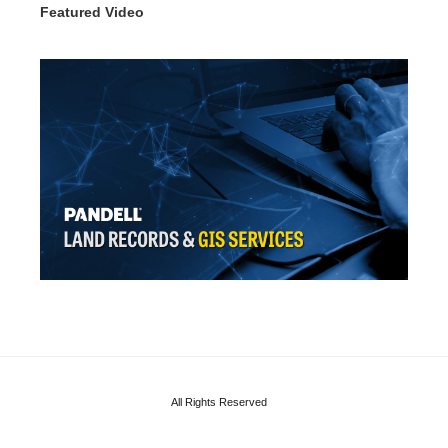
Featured Video
All Rights Reserved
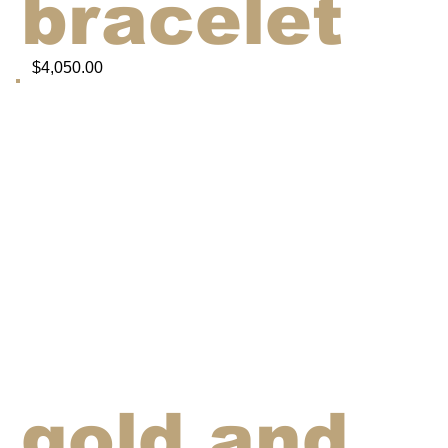
bracelet
$4,050.00
gold and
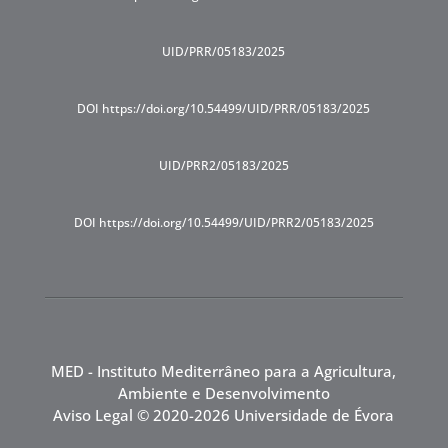
UID/PRR/05183/2025
DOI https://doi.org/10.54499/UID/PRR/05183/2025
UID/PRR2/05183/2025
DOI https://doi.org/10.54499/UID/PRR2/05183/2025
MED - Instituto Mediterrâneo para a Agricultura,
Ambiente e Desenvolvimento
Aviso Legal
© 2020-2026 Universidade de Évora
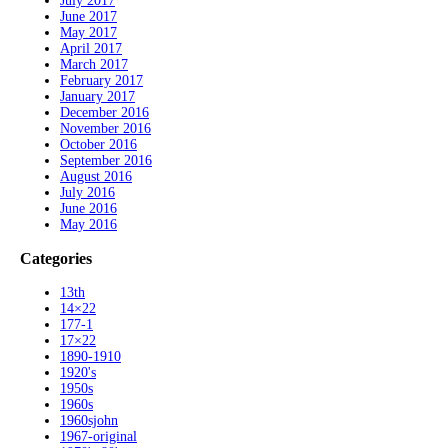
July 2017
June 2017
May 2017
April 2017
March 2017
February 2017
January 2017
December 2016
November 2016
October 2016
September 2016
August 2016
July 2016
June 2016
May 2016
Categories
13th
14×22
177-1
17×22
1890-1910
1920's
1950s
1960s
1960sjohn
1967-original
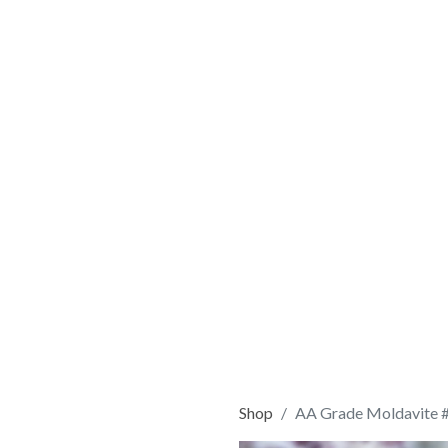
Shop
AA Grade Moldavite 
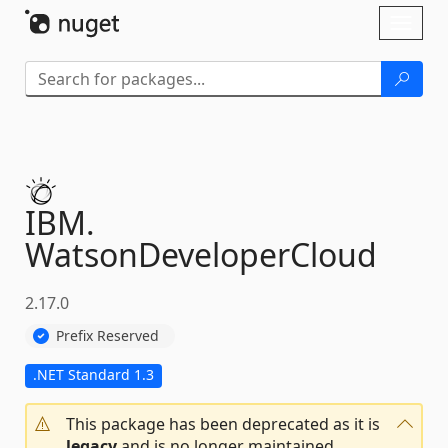
Skip To Content
Toggl
naviga
IBM.
WatsonDeveloperCloud
2.17.0
Prefix Reserved
.NET Standard 1.3
This package has been deprecated as it is
legacy
and is no longer maintained.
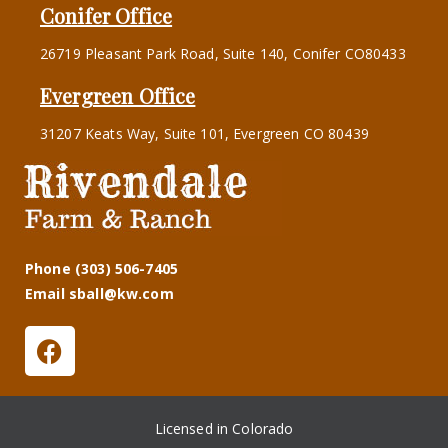
Conifer Office
26719 Pleasant Park Road, Suite 140, Conifer CO80433
Evergreen Office
31207 Keats Way, Suite 101, Evergreen CO 80439
Phone (303) 506-7405
Email sball@kw.com
Licensed in Colorado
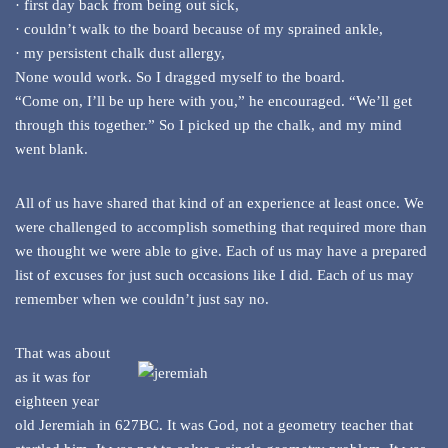
· first day back from being out sick,
· couldn’t walk to the board because of my sprained ankle,
· my persistent chalk dust allergy,
None would work. So I dragged myself to the board.
“Come on, I’ll be up here with you,” he encouraged. “We’ll get
through this together.” So I picked up the chalk, and my mind
went blank.
All of us have shared that kind of an experience at least once. We
were challenged to accomplish something that required more than
we thought we were able to give. Each of us may have a prepared
list of excuses for just such occasions like I did. Each of us may
remember when we couldn’t just say no.
That was about
as it was for
eighteen year
old Jeremiah in 627BC. It was God, not a geometry teacher that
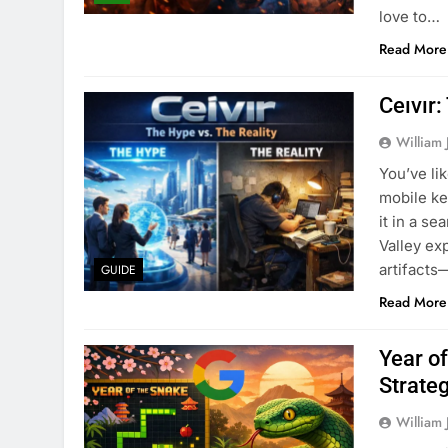
love to…
Read More
Ceıvır:
William 
You’ve li
mobile ke
it in a s
Valley exp
artifacts
GUIDE
Read More
Year o
Strate
William 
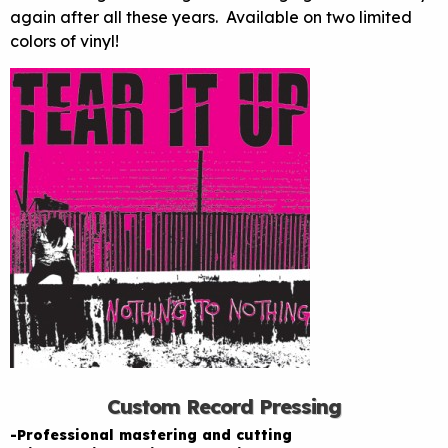
again after all these years. Available on two limited
colors of vinyl!
Custom Record Pressing
-Professional mastering and cutting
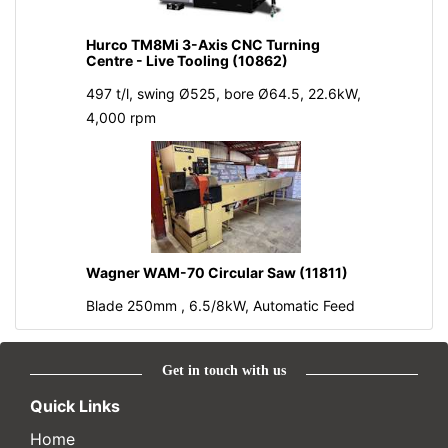
Hurco TM8Mi 3-Axis CNC Turning
Centre - Live Tooling (10862)
497 t/l, swing Ø525, bore Ø64.5, 22.6kW,
4,000 rpm
Wagner WAM-70 Circular Saw (11811)
Blade 250mm , 6.5/8kW, Automatic Feed
Get in touch with us
Quick Links
Home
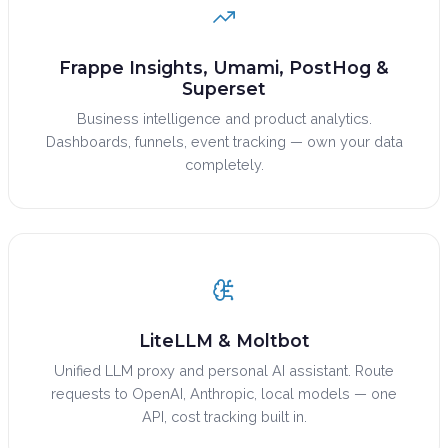
Frappe Insights, Umami, PostHog &
Superset
Business intelligence and product analytics.
Dashboards, funnels, event tracking — own your data
completely.
LiteLLM & Moltbot
Unified LLM proxy and personal AI assistant. Route
requests to OpenAI, Anthropic, local models — one
API, cost tracking built in.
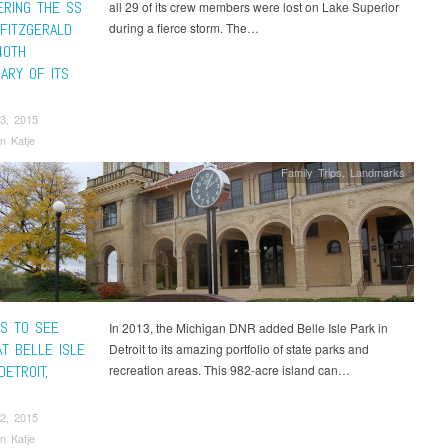
RING THE SS
all 29 of its crew members were lost on Lake Superior
FITZGERALD
during a fierce storm. The…
40TH
ARY OF ITS
3, 2015
n Katje
Family Trips
,
Landmarks
GS TO SEE
In 2013, the Michigan DNR added Belle Isle Park in
AT BELLE ISLE
Detroit to its amazing portfolio of state parks and
DETROIT,
recreation areas. This 982-acre island can…
2, 2015
n Katje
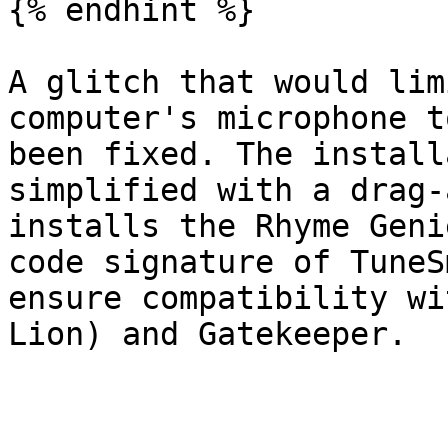
{% endhint %}

A glitch that would lim
computer's microphone t
been fixed. The install
simplified with a drag-
installs the Rhyme Geni
code signature of TuneS
ensure compatibility wi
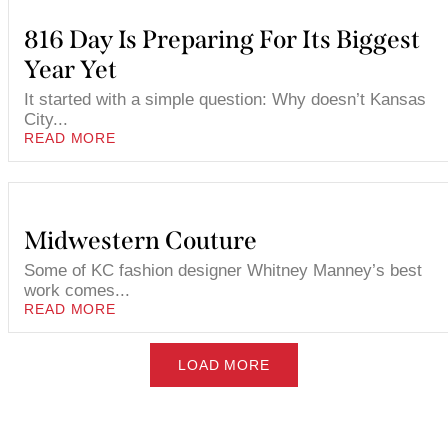
816 Day Is Preparing For Its Biggest
Year Yet
It started with a simple question: Why doesn’t Kansas
City...
READ MORE
Midwestern Couture
Some of KC fashion designer Whitney Manney’s best
work comes...
READ MORE
LOAD MORE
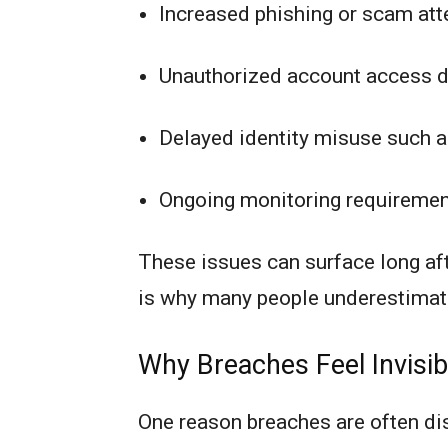
Increased phishing or scam att
Unauthorized account access 
Delayed identity misuse such a
Ongoing monitoring requirement
These issues can surface long a
is why many people underestimate
Why Breaches Feel Invisibl
One reason breaches are often di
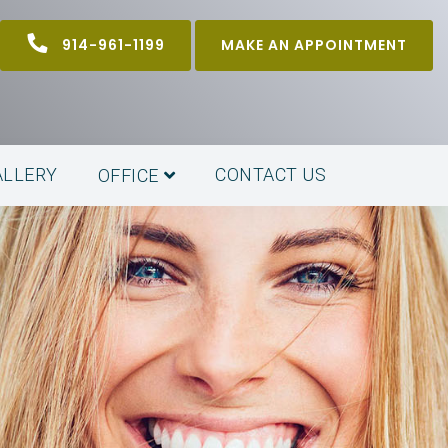
914-961-1199
MAKE AN APPOINTMENT
ALLERY
CONTACT US
OFFICE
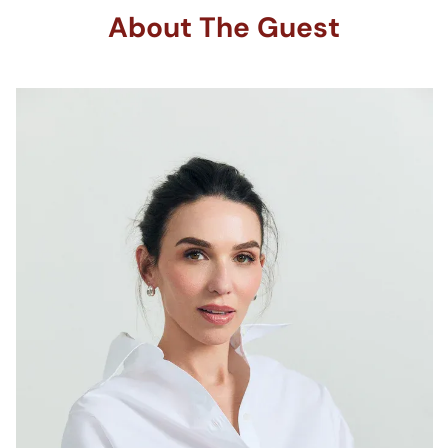
About The Guest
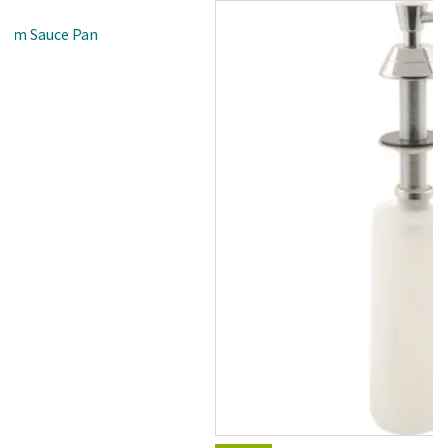
inum Sauce Pan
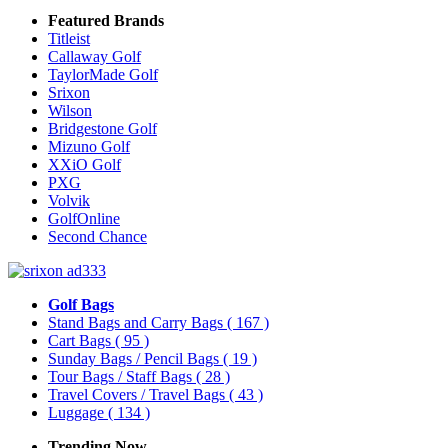
Featured Brands
Titleist
Callaway Golf
TaylorMade Golf
Srixon
Wilson
Bridgestone Golf
Mizuno Golf
XXiO Golf
PXG
Volvik
GolfOnline
Second Chance
Golf Bags
Stand Bags and Carry Bags
( 167 )
Cart Bags
( 95 )
Sunday Bags / Pencil Bags
( 19 )
Tour Bags / Staff Bags
( 28 )
Travel Covers / Travel Bags
( 43 )
Luggage
( 134 )
Trending Now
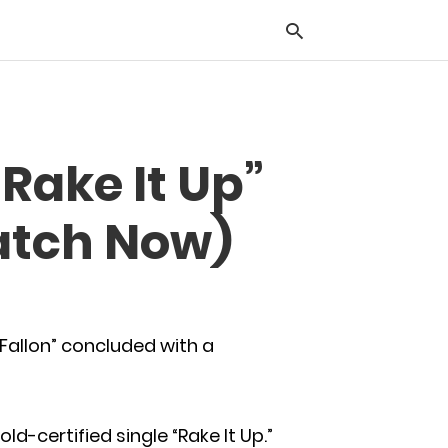
Typ
“Rake It Up”
you
sea
que
atch Now)
and
hit
ente
Fallon” concluded with a
ld-certified single “Rake It Up.”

*-*-*

● **Aim of the exercise**
Find every line in the records that contains the word "Evergreen"; copy those lines.

● **Task response**
Evergreen Office
31207 Keats Way, Suite 101, Evergreen CO 80439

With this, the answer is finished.